Di tanto in tanto, pur nella gravità della situazione che il Medio Oriente si trova a vivere, fa piacere segnalare qualche buona notizia. A seguito di una massiccia campagna attraverso i social network, il Programma alimentare mondiale delle Nazioni Unite (Pam) ha annunciato a metà dicembre di aver raggranellato il necessario per proseguire l’assistenza alimentare per un milione e 700 mila rifugiati siriani. All’inizio del mese, il Pam aveva annunciato la sospensione degli aiuti, a causa della mancanza di fondi, ai profughi siriani che vivono al di fuori del campi, sparsi in Egitto, Giordania e Libano. Un fatto che aveva destato forte preoccupazione anche sul versante sociale. Il direttore del Pam Ertharin Cousin era stato lapidario: «Si aprirà una nuova fase d’insicurezza per i Paesi che ospitano questi profughi».
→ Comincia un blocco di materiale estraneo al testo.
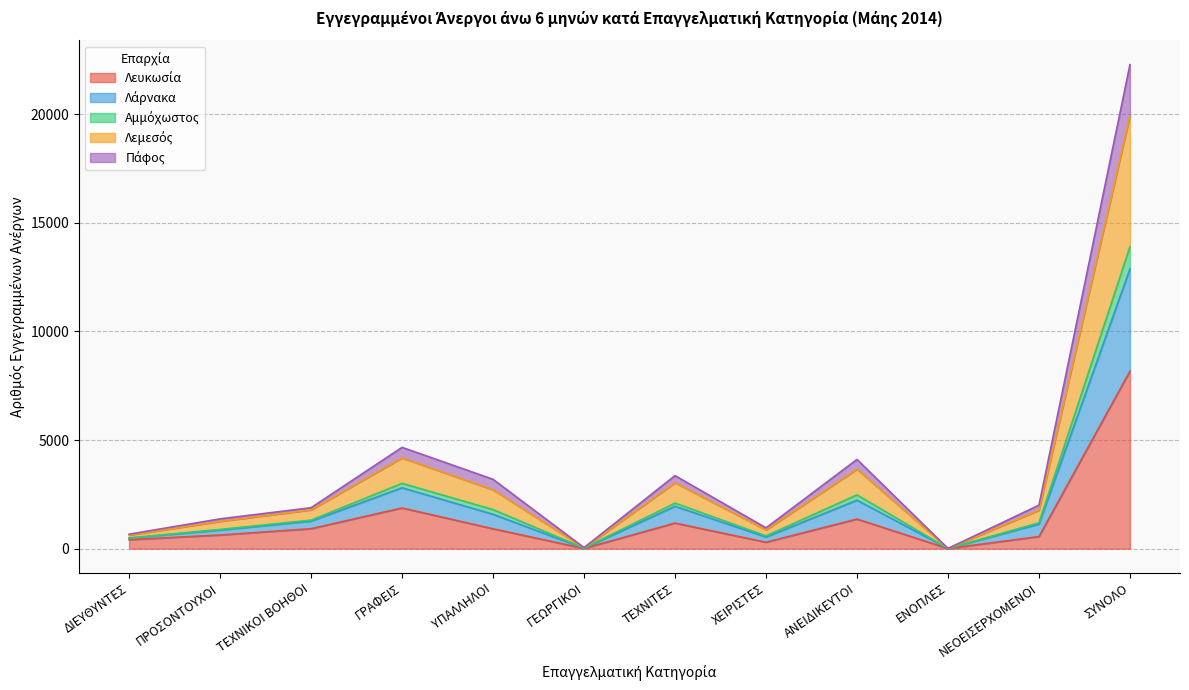

What is the total value across all series at ΣΥΝΟΛΟ?

22275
Tra i maggiori donatori che hanno risposto all’appello, Arabia Saudita (52 milioni), Germania (5,4 milioni), Irlanda (1,1 milioni), Norvegia (10,2 milioni), Paesi Bassi (7,5 milioni), Qatar (2 milioni), Svizzera (2,1 milioni), Unione Europea (6,2 milioni).
Ma se l’incubo di un Natale ancor più terribile per le vittime della guerra è stato (per ora) scongiurato, terminati i fondi il problema si sta riproponendo in tutta la sua gravità in queste settimane, con intere famiglie costrette a vivere nella precarietà più assoluta.
Intanto la Fao, l’agenzia delle Nazioni unite per l’alimentazione e l’agricoltura, ha fatto sapere che in Siria quasi 7 milioni di persone patiscono una situazione di «grave insicurezza alimentare». Il che significa, fuori dai tecnicismi, che per loro sarà un inverno da fame.